The previously unseen private archive of April Ashley MBE is exhibited alongside twenty new oral histories from individuals across the gender spectrum to explore changing social and legal conditions for all British transsexuals. Born in Liverpool in 1935, April, a former Vogue model and actress was one of the first people in the world to undergo pioneering gender reassignment surgery. As one of the most famous transgendered individuals and a tireless campaigner for transgender equality, she is an icon and inspiration to many.
The Museum of Liverpool has opened a major exhibition telling the story of the irrepressible April Ashley, tracing the history of transgender people in Britain over the past 70 years. On until 21 September 2014, April Ashley: Portrait of a lady is the first major exhibition to look at April’s story and also uncover personal accounts of the lives of other transgender people, who have been affected by the same experiences as April. April Ashley said: “I’m very excited. I could never have imagined that when I left Liverpool sixty years ago I would one day return to an exhibition about my life in the Museum!” April was a successful model and actress, photographed by David Bailey, appearing in Vogue.
When the news of her gender reassignment was revealed to the world by the Sunday People in 1961, her impact on sexual and gender debate was to make history, which continues to be as relevant today as it was then. The year-long exhibition and project has been funded with a £78,000 grant from the Heritage Lottery Fund (HLF) and curated by Homotopia in partnership with National Museums Liverpool.
It draws on April Ashley’s previously unseen photographic archive and personal documents to investigate the wider impact of changing social and legal conditions for all transgender, lesbian, gay and bisexual people from 1935 to today. April Ashley was born George Jamieson in Liverpool in 1935. She prayed each morning she would wake up a girl, and joined the Merchant Navy aged 14 to escape an unhappy home life and the confusion around her gender. While abroad, April attempted suicide, trying again when she returned home and was then admitted to a mental institution for electric shock treatment.
April later moved to Jersey and then Paris where she transitioned from male to female, working at Le Carrousel nightclub to earn the money she needed for pioneering gender reassignment surgery. April was Dr Georges Burou’s ninth patient when she had the surgery at his clinic in Casablanca, Morocco in 1960. It is Le Carrousel that provides an important centrepiece for the exhibition, which allows April’s story to be told against the backdrop of this sophisticated 1950s Parisian nightspot, which gave her the confidence to make her dream a reality. The reconstruction of the club within the exhibition includes a screen whereby visitors can watch footage of April and the various landmark occasions that have punctuated her eventful life.

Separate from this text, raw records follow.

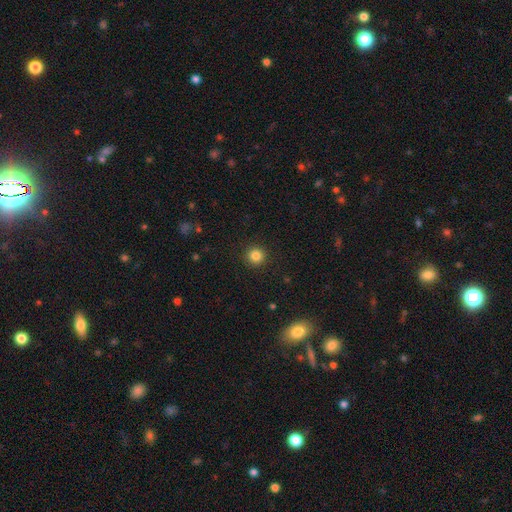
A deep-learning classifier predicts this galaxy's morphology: A smooth galaxy with no disk features (84%) that is round (95%).

Vote fractions:
- Smooth or featured? smooth: 84% / star or artifact: 12% / featured or disk: 4%
- How rounded? round: 95% / in between: 4% / cigar-shaped: 1%
- Merging? none: 92% / minor disturbance: 5% / major disturbance: 2% / merger: 1%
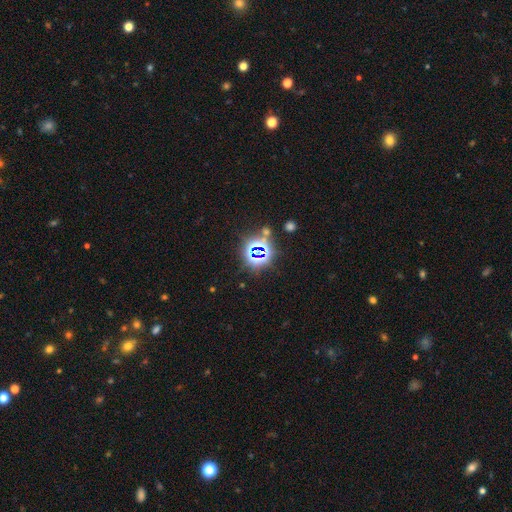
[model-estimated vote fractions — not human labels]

Gary Everett, Exhibition Curator and Director of Homotopia said: “We wanted the visitor to be completely immersed in April’s life, experiencing the glamour of Le Carrousel while learning the story behind the face we’ve seen in the papers, and the many obstacles she’s had to overcome.” After being ‘outed’ as transsexual by the Sunday People, her life was often headline news, including her divorce from The Honourable Arthur Corbett – later 3rd Baron Rowallan – in 1970. The judge ruled that April remained a biological man and the marriage was therefore invalid and annulled. This very public divorce set a legal precedent for transsexuals that remained until 2004 when the Gender Recognition Act was passed to legally allow people to change gender. Gary continues: “April has had an astonishing life but throughout it all she has fought for her rights, and provided advice and support for those suffering similar discrimination. The impact her life has had on law and legal definitions of gender and identity has been enormous, and her strength and determination is admired by many, which led her to receiving the MBE in 2012.”

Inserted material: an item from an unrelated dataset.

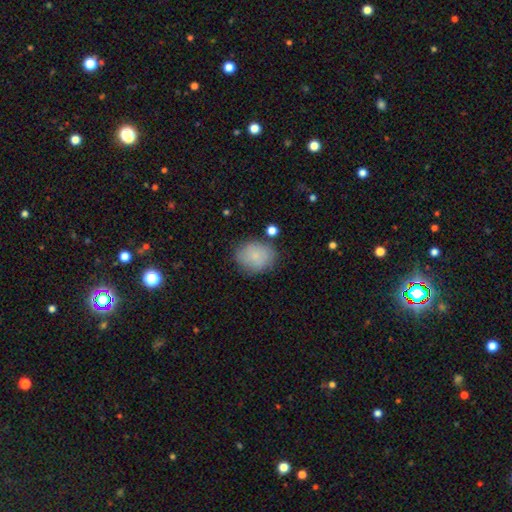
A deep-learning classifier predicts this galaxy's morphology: Smooth or featured: smooth — 81% (featured or disk — 11%)
How rounded: round — 50% (in between — 49%)
Merging: none — 75% (minor disturbance — 17%)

The exhibition has been part of an ongoing project by Homotopia and funded by HLF to record and reflect shifting social attitudes and representations of gender and sexuality. The exhibition features personal histories captured by the project, telling individual experiences and of the impact April has had on the movement from marginalisation and prejudice towards inclusion and equality. Janet Dugdale, Director of the Museum of Liverpool said: “This exhibition is highly significant in telling the story of an iconic figure in Liverpool’s history.

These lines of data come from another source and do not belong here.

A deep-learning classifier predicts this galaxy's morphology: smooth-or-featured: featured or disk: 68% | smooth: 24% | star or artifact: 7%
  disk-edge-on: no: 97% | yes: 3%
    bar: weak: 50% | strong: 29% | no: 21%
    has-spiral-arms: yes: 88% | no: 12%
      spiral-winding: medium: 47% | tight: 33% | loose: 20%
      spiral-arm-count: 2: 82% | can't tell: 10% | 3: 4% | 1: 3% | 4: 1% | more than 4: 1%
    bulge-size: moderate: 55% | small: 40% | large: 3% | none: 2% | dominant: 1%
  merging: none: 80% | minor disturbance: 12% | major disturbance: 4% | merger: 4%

The Museum of Liverpool is dedicated to highlighting the many landmark events and people associated with Liverpool. As one of Britain’s first transsexual women to undergo gender reassignment surgery, April Ashley’s story – which began in this, her home city – has had a tremendous impact on the trans* community and people across the globe. “The exhibition is internationally important and will share April’s story along with experiences of transgender people during the last 70 years.
As a social history museum it was essential for us to be involved, supporting Homotopia to co-produce the exhibition in order to share with our visitors how April’s life has influenced the social, political and legal aspects of transgender people’s histories.” Trans * – people whose gender identity and/or expression differs from the sex they were assigned at birth.